BÖLÜM 28~İ~

1.1K 825 105
                                    

( meyda ki müzikle okuyun lütfen)

SEÇİL

Kardeşimin yerini bulmuştuk sonunda. Kavuşmayı heyecanla beklerken içim de ki korku kendini tekrar tekrar gösteriyordu. Allahım ne olur bir şey olmasın. Akrabamız olduğunu iddia eden adamın istediği ve kaanın bize yerini belli ettiği konuma gidiyorduk. Dağların içinden geçerek taşlı yola girdik polisler önde biz arkada hızla ilerliyorduk.

Terk edilmiş gibi aynı anda insan yaşıyormuş gibi görüntüsü vardı yazlığın. Arabadan indiğimiz de korkum had safhaya çıkmış nefesimi kesiyordu.

Polisler ısrarla teslim olmasını söylüyorlardı kaana ama evden çık çıkmıyordu. Evin uzağında ağaçlara dolanmış şeritlerin arkasında bekliyorduk. Yaşlı gözlerimle emreye baktığımda o da benden farksızdı.
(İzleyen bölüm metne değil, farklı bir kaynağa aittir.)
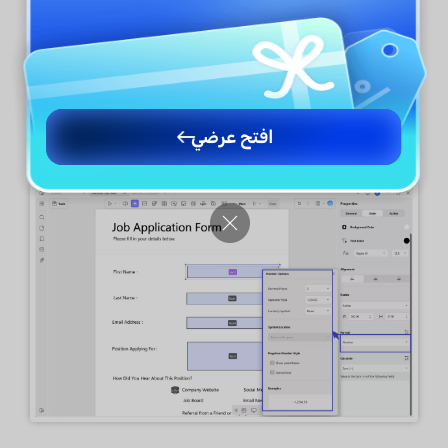
أخرى. بمجرد تحديد التنسيق، يمكنك تخصيص
خصائصه ذات الصلة. على سبيل المثال، إذا اخترت
”
Number
(رقم)“، يمكنك ضبط إعدادات مثل المنازل
العشرية، ونمط الفاصل، ورمز العملة، وموضع الرمز،
وتنسيق الأرقام السالبة.
افتح عرضي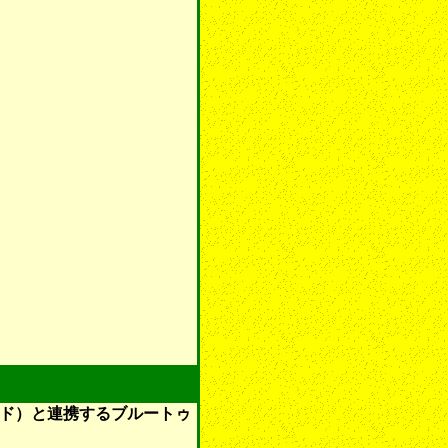
）
ロイド）と連携するブルートゥ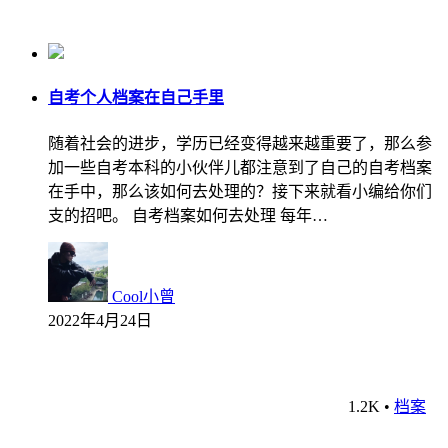
自考个人档案在自己手里
随着社会的进步，学历已经变得越来越重要了，那么参
加一些自考本科的小伙伴儿都注意到了自己的自考档案
在手中，那么该如何去处理的？接下来就看小编给你们
支的招吧。 自考档案如何去处理 每年…
Cool小曾
2022年4月24日
1.2K
•
档案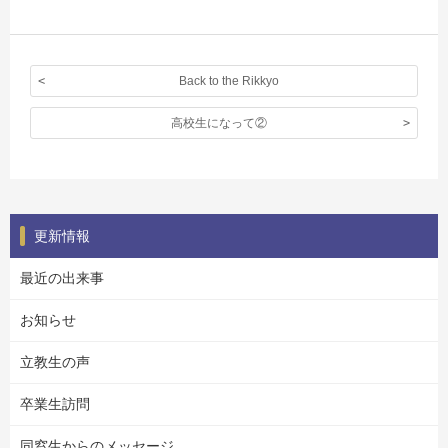
Back to the Rikkyo
高校生になって②
更新情報
最近の出来事
お知らせ
立教生の声
卒業生訪問
同窓生からのメッセージ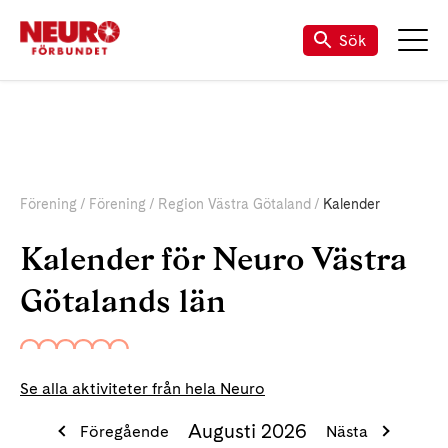
Sök
Förening
Förening
Region Västra Götaland
Kalender
Kalender för Neuro Västra
Götalands län
Se alla aktiviteter från hela Neuro
Augusti 2026
Föregående
Nästa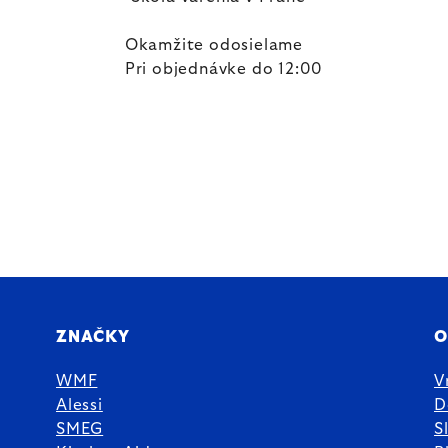
Okamžite odosielame
Pri objednávke do 12:00
ZNAČKY
O
WMF
V
Alessi
D
SMEG
S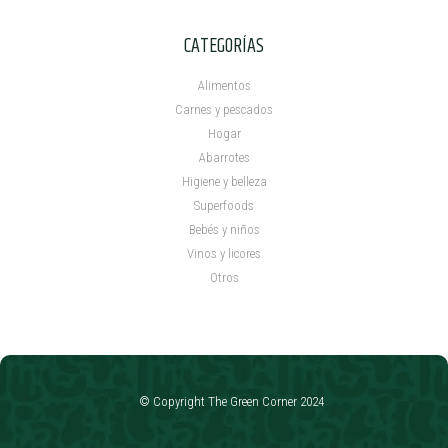
CATEGORÍAS
Alimentos
Carnes y pescados
Hogar
Abarrotes
Higiene y belleza
Superfoods
Bebés y niños
Vinos y licores
Otros
© Copyright The Green Corner 2024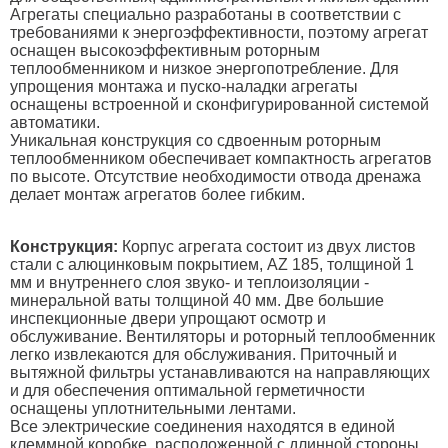
Агрегаты специально разработаны в соответствии с
требованиями к энергоэффективности, поэтому агрегат
оснащен высокоэффективным роторным
теплообменником и низкое энергопотребление. Для
упрощения монтажа и пуско-наладки агрегаты
оснащены встроенной и сконфигурированной системой
автоматики.
Уникальная конструкция со сдвоенным роторным
теплообменником обеспечивает компактность агрегатов
по высоте. Отсутствие необходимости отвода дренажа
делает монтаж агрегатов более гибким.
Конструкция:
Корпус агрегата состоит из двух листов
стали с алюцинковым покрытием, AZ 185, толщиной 1
мм и внутреннего слоя звуко- и теплоизоляции -
минеральной ваты толщиной 40 мм. Две большие
инспекционные двери упрощают осмотр и
обслуживание. Вентиляторы и роторный теплообменник
легко извлекаются для обслуживания. Приточный и
вытяжной фильтры устанавливаются на направляющих
и для обеспечения оптимальной герметичности
оснащены уплотнительными лентами.
Все электрические соединения находятся в единой
клеммной коробке, расположенной с длинной стороны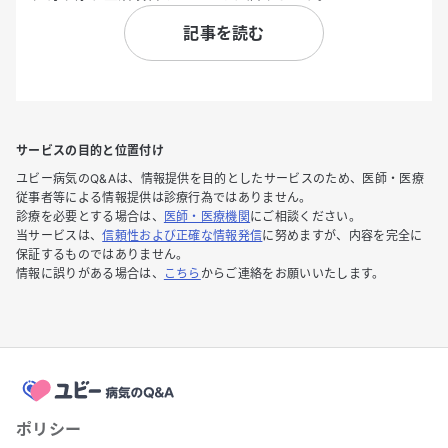
記事を読む
サービスの目的と位置付け
ユビー病気のQ&Aは、情報提供を目的としたサービスのため、医師・医療
従事者等による情報提供は診療行為ではありません。
診療を必要とする場合は、
医師・医療機関
にご相談ください。
当サービスは、
信頼性および正確な情報発信
に努めますが、内容を完全に
保証するものではありません。
情報に誤りがある場合は、
こちら
からご連絡をお願いいたします。
ポリシー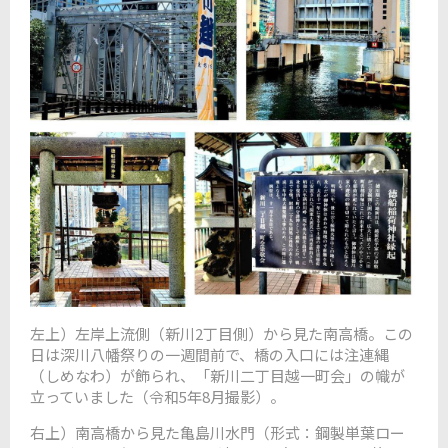
左上）左岸上流側（新川2丁目側）から見た南高橋。この
日は深川八幡祭りの一週間前で、橋の入口には注連縄
（しめなわ）が飾られ、「新川二丁目越一町会」の幟が
立っていました（令和5年8月撮影）。
右上）南高橋から見た亀島川水門（形式：鋼製単葉ロー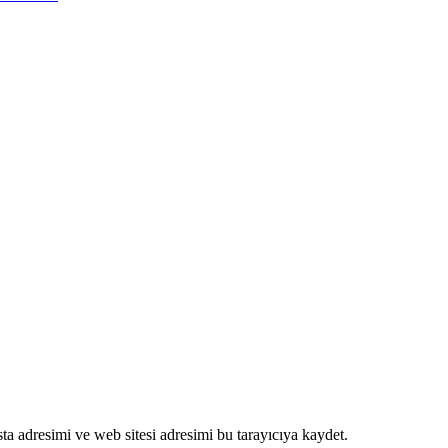
a adresimi ve web sitesi adresimi bu tarayıcıya kaydet.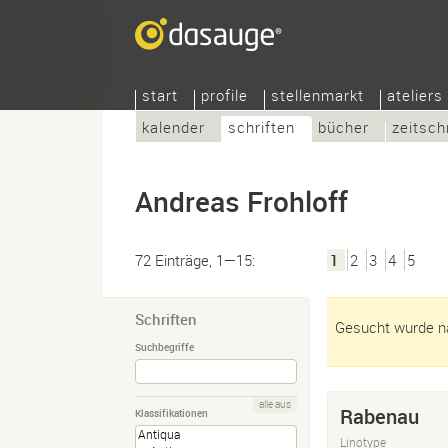
start
profile
stellenmarkt
ateliers
kalender
schriften
bücher
zeitsch
Andreas Frohloff
72 Einträge, 1—15:
1
2
3
4
5
Schriften
Gesucht wurde na
Suchbegriffe
alle aus
Rabenau
Klassifikationen
Linotype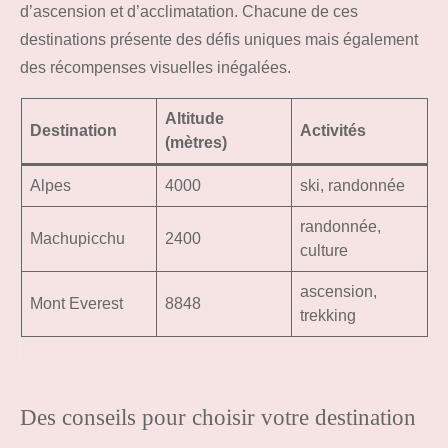
d’ascension et d’acclimatation. Chacune de ces
destinations présente des défis uniques mais également
des récompenses visuelles inégalées.
Altitude
Destination
Activités
(mètres)
Alpes
4000
ski, randonnée
randonnée,
Machupicchu
2400
culture
ascension,
Mont Everest
8848
trekking
Des conseils pour choisir votre destination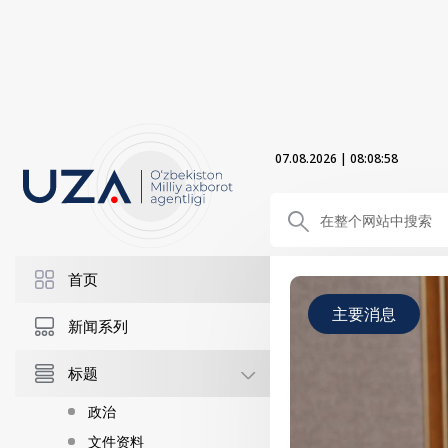
07.08.2026
|
08:09:00
首页
主要消息
新闻系列
标题
政治
文件资料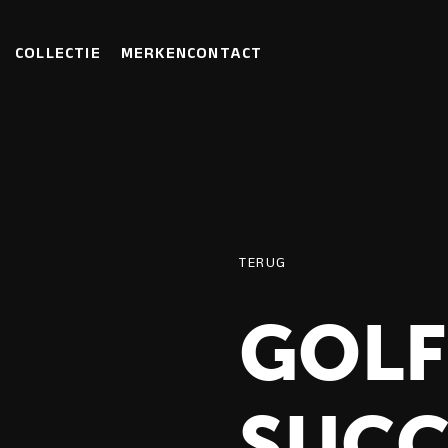
COLLECTIE
MERKEN
CONTACT
TERUG
GOLF
SUCC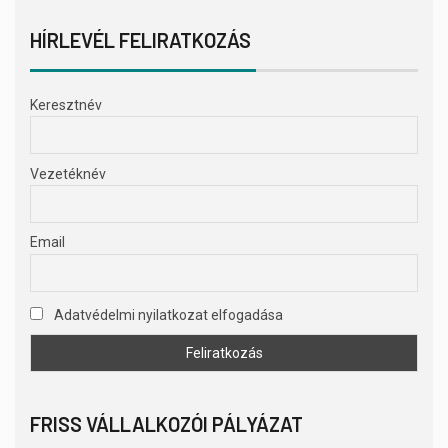
HÍRLEVÉL FELIRATKOZÁS
Keresztnév
Vezetéknév
Email
Adatvédelmi nyilatkozat elfogadása
FRISS VÁLLALKOZÓI PÁLYÁZAT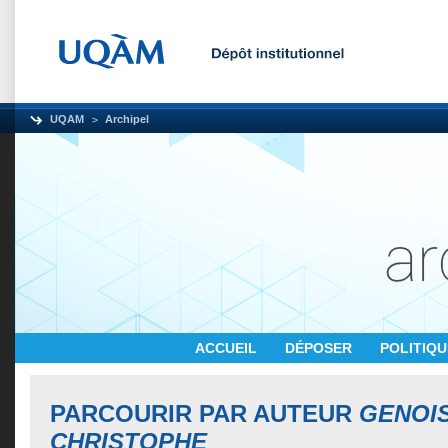
UQAM
Archipel
ACCUEIL
DÉPOSER
POLITIQ
PARCOURIR PAR AUTEUR
GENOIS
CHRISTOPHE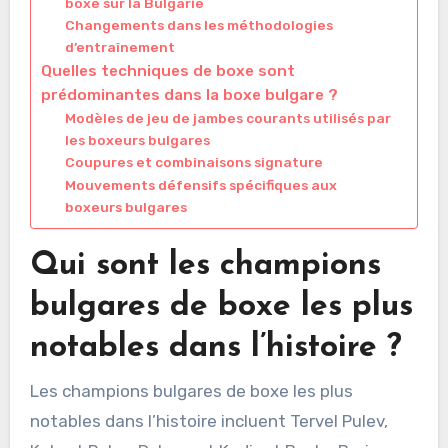
boxe sur la Bulgarie
Changements dans les méthodologies
d’entraînement
Quelles techniques de boxe sont
prédominantes dans la boxe bulgare ?
Modèles de jeu de jambes courants utilisés par
les boxeurs bulgares
Coupures et combinaisons signature
Mouvements défensifs spécifiques aux
boxeurs bulgares
Qui sont les champions
bulgares de boxe les plus
notables dans l’histoire ?
Les champions bulgares de boxe les plus
notables dans l’histoire incluent Tervel Pulev,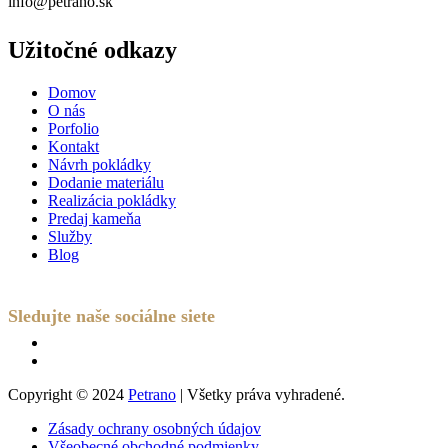
info@petrano.sk
Užitočné odkazy
Domov
O nás
Porfolio
Kontakt
Návrh pokládky
Dodanie materiálu
Realizácia pokládky
Predaj kameňa
Služby
Blog
Sledujte naše sociálne siete
Copyright © 2024
Petrano
| Všetky práva vyhradené.
Zásady ochrany osobných údajov
Všeobecné obchodné podmienky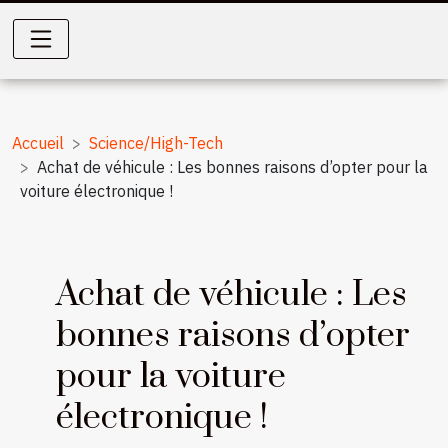
Accueil
Science/High-Tech
Achat de véhicule : Les bonnes raisons d’opter pour la
voiture électronique !
Achat de véhicule : Les
bonnes raisons d’opter
pour la voiture
électronique !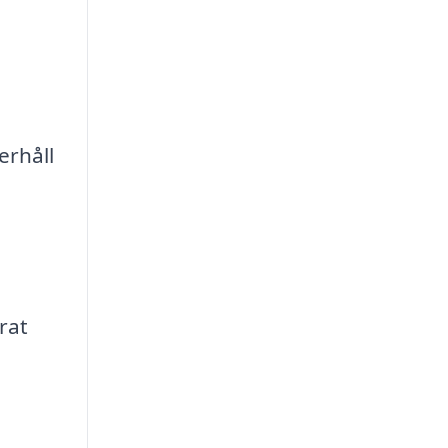
erhåll
rat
Polislerin hareketlenmesiyle birbirimize baktık. İçeriden bağırma sesleri geliyordu. Kardeşimin sesiydi bu. Polislerin komutuyla sessizce beklemeye başladık.

İlk önce savrulan rüzgardan kardeşimin saçları göründü. Sonra da kendisi benim kardeşim yaralı bir şekilde çıktı o evden. Elini karnına bastırmış sendeleyerek yürüyordu. Şeridin altından geçip kardeşime doğru yürümeye başladım. Ne yapmışlardı benim kardeşime. Derin sessizliğin ortasında patlayan bir silah nefesler durulduğunda kardeşimin derin nefes alışı vurulmuştu benim kardeşim. Dik durmakta zorlanırken bana doğru gelmeye çalışan kardeşime yavaşça yaklaşıyordum. Aramızda üç adım kalmışken bir silah daha. Kardeşime gelmişti o kurşun. Ben dokunmaya kıyamazken kanını akıttılar kardeşimin.

Artık yürümekte zorlandığı belli adımlar ağırlaşmış eli karnından düşmüş bana doğru gelmekte olan kardeşime baktım. Yere düşeceği sırada kollarıma yığıldı benim kardeşim.

"AFİRA"

Dünya durdu sanki. Etrafta duyulan silah sesleri çığlıklar ambulansı arayın bağrışları. Ne ifade ediyordu. Kollarımda yaralı bir şekilde yatan kardeşime baktım ne olmuştu ona böyle kan lekesi yakışmadı benim kardeşime.

"Afira kalk ben geldim. Yalvarırım emre bir şey yap kardeşim ölüyor emre yardım et"  hıçkırıklarımın arasında ne dediğimi bilmiyordum. Yüzüme değen elle kardeşime baktım. Gözyaşlarımı siliyordu.

"A-ağlama an-annem"

Yüzüme değen elini öptüm gözyaşlarımın arasında. Gözyaşlarım elinde ki kanı temizlemek için yol açıyordu.

"Yorma kendini dayan bulduk seni kavuştuk ablam"

"B-BEN A-NNEME GİD-GİDİYORUM AB-ABLAM AĞ-AĞLAMA"

Yüzümden düşen eli içimdeki feryadı ortaya çıkarttı.

"Hayır hayır aç gözlerini bana bak. Uyuma yalvarırım uyuma. Annem ölmedi afira uyan lütfen. Durmayın öyle yardım edin. Kardeşim ölüyor emre bir şey yap. Menekşem soluyor."

Ellerimle kardeşimin yüzünü okşuyordum. Canım benim yapma bunu bana yalvarırım aç gözünü. Kafamı kalbine koyduğumda çok yavaş atıyordu. Ağlayarak mırıldanmaya başladım.

"Ölmedi benim kardeşim ölmedi. Ölüm böyle yakışmadı sana. Uyan ne olursun uyuma durma öyle kalk. Soldurma menekşemi"

Ambulansın siren sesleriyle kafamı kaldırdım zorla. Yavuz kucağımdan kardeşimi alıp ambulansa doğru koşmaya başladı. Bizde yavuzun peşinden gidiyorduk. Yavuz kardeşimi sedye ye yatırdığında kan olmuştu beyaz çarşaf. Kardeşimin yanına ben bindiğimde emreyle yavuz arkadan arabayla geleceklerdi. Ambulansın acı şekilde bağrışları içimden bir şeyler kopmasına neden oluyordu. Ambulans son sürat devam ediyordu. Cansız yatan kardeşimin bedenine bakıp.